Panch phoran is sometimes written as paanch phoran or panch phoron. It literally translates to five spices or five flavors. The word panch (or paanch) means five. The spice mix has various other names depending on where in Asia it is being used. For example, it may be called padkaune masala in Nepal. It is also sometimes called Indian five spice.
The spices that make up a traditional panch phoran blend are nigella seeds, fenugreek seeds, and cumin seeds along with black mustard seed and fennel seed. Some varieties of Bengali panch phoran may be made with radhuni instead of mustard seed. Celery seeds may be used in place of the radhuni.
Aside from the spices used to make it, panch phoran also differs from garam masala and other Indian spice mixes in that the traditional version is consists of whole spices rather than ground. All of the spices are added to the mix in equal amounts in most traditional blends; however, this can be a matter of taste as it is with most spice blends.
While the true history of panch phoran is unknown, some historians believe that it has to do with the importance of the number five in ayurveda. The number five may be related to the Pancha Bhoota, which is the basic five elements that Hindus claim is the basis of creation. Those elements are fire and water along with air, earth and ether. Buddhists also consider the number to be meaningful. The number five shows up repeatedly in Indian food and Bengali cuisine in particular.
Panch phoran flavor profile
The fenugreek gives panch phoran its distinctive nutty pungency and bitterness. The nigella seeds provide a light peppery flavor, while cumin brings an earthy quality. Radhuni can add a herbaceous note that is intense enough to compete for dominance with the fenugreek. In blends that use black mustard seeds, they bring an aggressive tanginess. Fennel brings a potent sweetness that helps to soften the bitterness of the fenugreek and the cumin.
Health benefits of panch phoran
Because all of its ingredient spices are nutritious, panch phoran is a good source of the following compounds:
- Minerals: Most of the spices in panch phoran are good sources of minerals, including calcium and iron.
- Fiber: Most spices are good sources of dietary fiber, including fennel seeds and the other spices in panch phoran.
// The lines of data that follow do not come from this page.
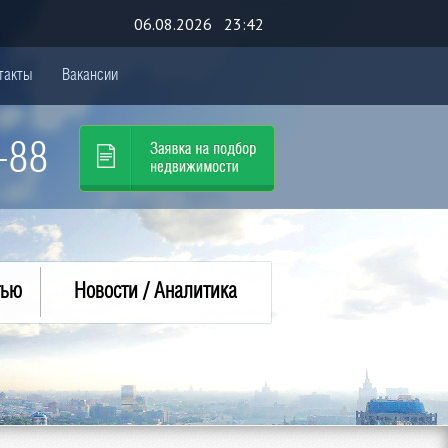
06.08.2026 23:42
такты
Вакансии
-88
тью
Новости / Аналитика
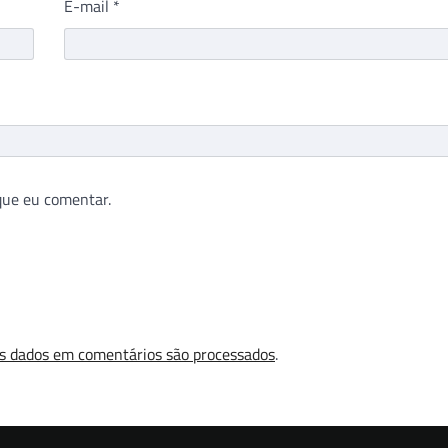
E-mail
*
que eu comentar.
s dados em comentários são processados
.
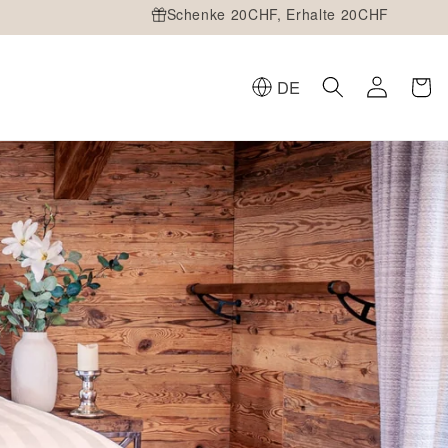
Schenke 20CHF, Erhalte 20CHF
DE
Warenko
Einloggen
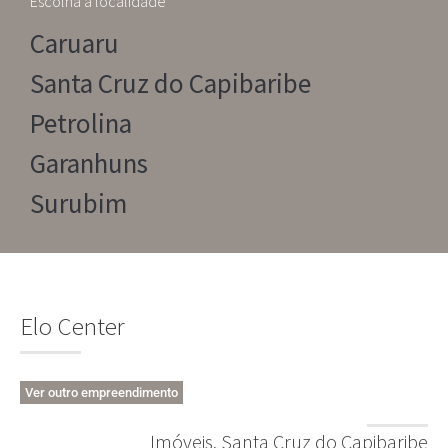
Escolha a localidade
Caruaru
Santa Cruz do Capibaribe
Petrolina
Garanhuns
Surubim
Elo Center
Ver outro empreendimento
Imóveis
,
Santa Cruz do Capibaribe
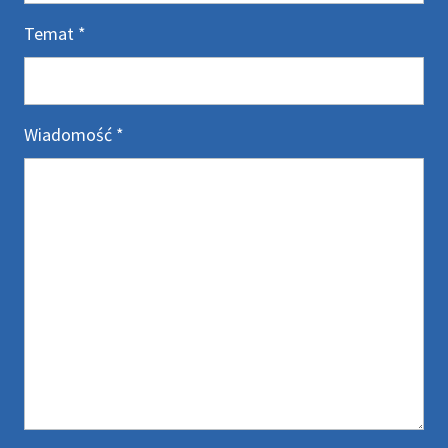
Temat
*
Wiadomość
*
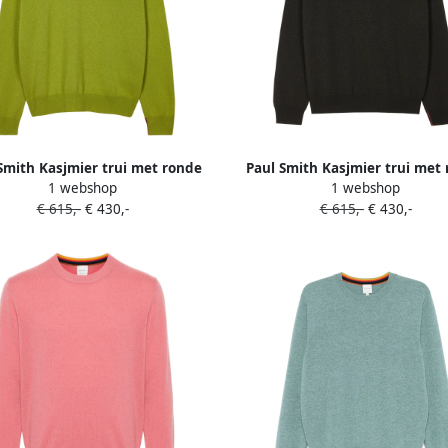
Smith Kasjmier trui met ronde
Paul Smith Kasjmier trui met
1 webshop
1 webshop
hals Groen
hals Bruin
€ 615,-
€ 430,-
€ 615,-
€ 430,-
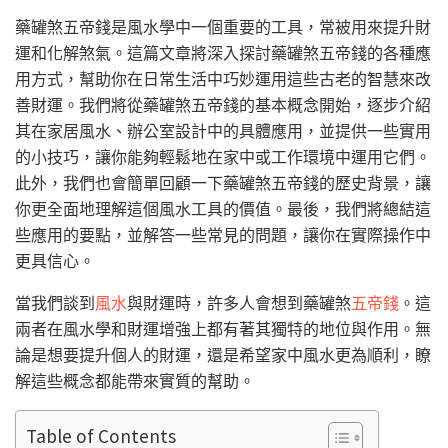
藥罐煞五帝錢是風水學中一個重要的工具，常被用來提升財
運和化解煞氣。這篇文章將深入探討藥罐煞五帝錢的各種應
用方式，幫助你在日常生活中巧妙運用這些古老的智慧來改
善財運。我們將從藥罐煞五帝錢的基本概念開始，逐步介紹
其在家居風水、辦公室設計中的具體應用，並提供一些實用
的小技巧，讓你能夠輕鬆地在家中或工作環境中運用它們。
此外，我們也會簡單回顧一下藥罐煞五帝錢的歷史背景，讓
你更全面地理解這個風水工具的價值。最後，我們將總結這
些應用的要點，並解答一些常見的問題，讓你在實際操作中
更具信心。
當我們談到
風水
與財運時，許多人會想到藥罐煞
五帝錢
。這
兩者在風水學和財運增強上都有著其獨特的地位與作用。無
論是想要提升個人的財運，還是希望家中風水更為順利，瞭
解這些概念都能帶來實質的幫助。
Table of Contents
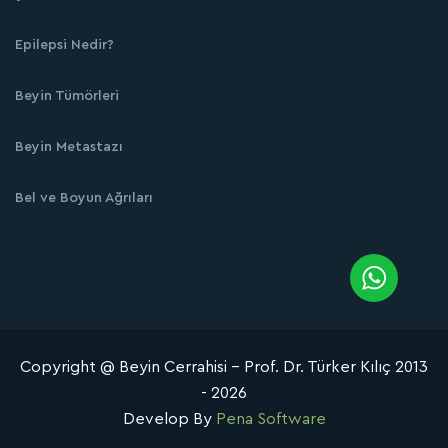
Epilepsi Nedir?
Beyin Tümörleri
Beyin Metastazı
Bel ve Boyun Ağrıları
Copyright @ Beyin Cerrahisi - Prof. Dr. Türker Kılıç 2013
- 2026
Develop By
Pena Software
- Vitamins: While the spices in panch phoran are not particularly good sources of major vitamins, B vitamins like thiamin and niacin are present in modest amounts.
Panch phoran’s blend of spices may not be the first line of treatment for any health problems, but they do contain nutrients known to be beneficial for:
- Diabetes: Fenugreek, cumin and nigella are all believed to be beneficial for blood sugar control. As a result, panch phoran may contribute to the management or prevention of type 2 diabetes.
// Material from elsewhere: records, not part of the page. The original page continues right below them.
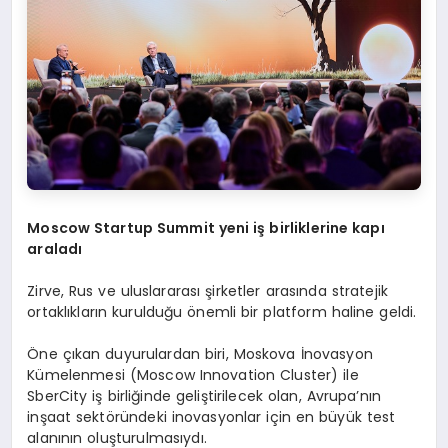
Moscow Startup Summit yeni iş birliklerine kapı
araladı
Zirve, Rus ve uluslararası şirketler arasında stratejik
ortaklıkların kurulduğu önemli bir platform haline geldi.
Öne çıkan duyurulardan biri, Moskova İnovasyon
Kümelenmesi (Moscow Innovation Cluster) ile
SberCity iş birliğinde geliştirilecek olan, Avrupa’nın
inşaat sektöründeki inovasyonlar için en büyük test
alanının oluşturulmasıydı.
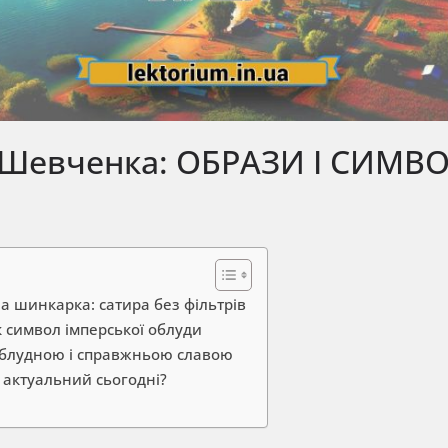
 Шевченка: ОБРАЗИ І СИМВ
а шинкарка: сатира без фільтрів
к символ імперської облуди
облудною і справжньою славою
 актуальний сьогодні?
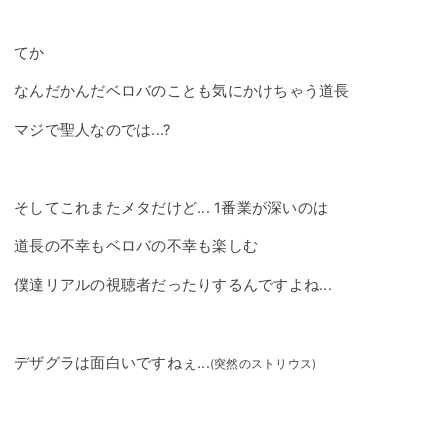
てか
なんだかんだベロバのことも気にかけちゃう
道長
マジで聖人なのでは...?
そしてこれまたメタだけど... 1番業が深いのは
道長
の不幸もベロバの不幸も楽しむ
僕達リアルの視聴者だったりするんですよね...
デザグラは面白いですねぇ...
(突然のストリウス)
- Digestive problems: Cumin and fennel seeds time-honored digestive aids used to treat everything from constipation to heartburn.
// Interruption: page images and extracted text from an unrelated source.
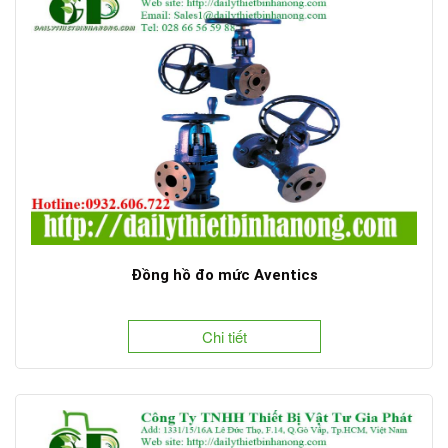
Đồng hồ đo mức Aventics
Chi tiết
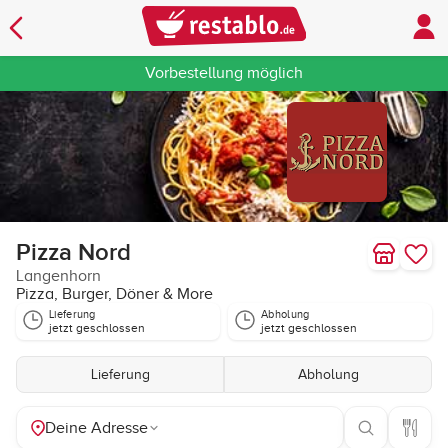
Vorbestellung möglich
Pizza Nord
Langenhorn
Pizza, Burger, Döner & More
Lieferung
Abholung
jetzt geschlossen
jetzt geschlossen
Lieferung
Abholung
Deine Adresse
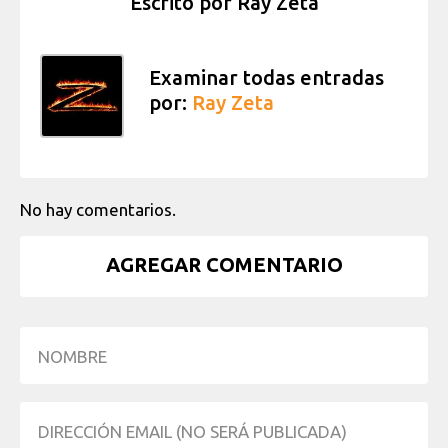
Escrito por
Ray Zeta
Examinar todas entradas
por:
Ray Zeta
No hay comentarios.
AGREGAR COMENTARIO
Panch phoran is used mostly in the cuisines from the eastern side of India including Bengal, Bangladesh, and Nepal. In most cases, the tempering method is used to add it to a dish. Tempering involves frying the spices in ghee or oil. The spices are removed and the ghee or oil is used in the dish. Common applications include the mixed vegetable dish that is popular in Bengal known as shukto. Panch phoran is also used in pickles and stews. If you are not interested in holding to tradition, you can simply grind the spices and use them as a barbecue rub.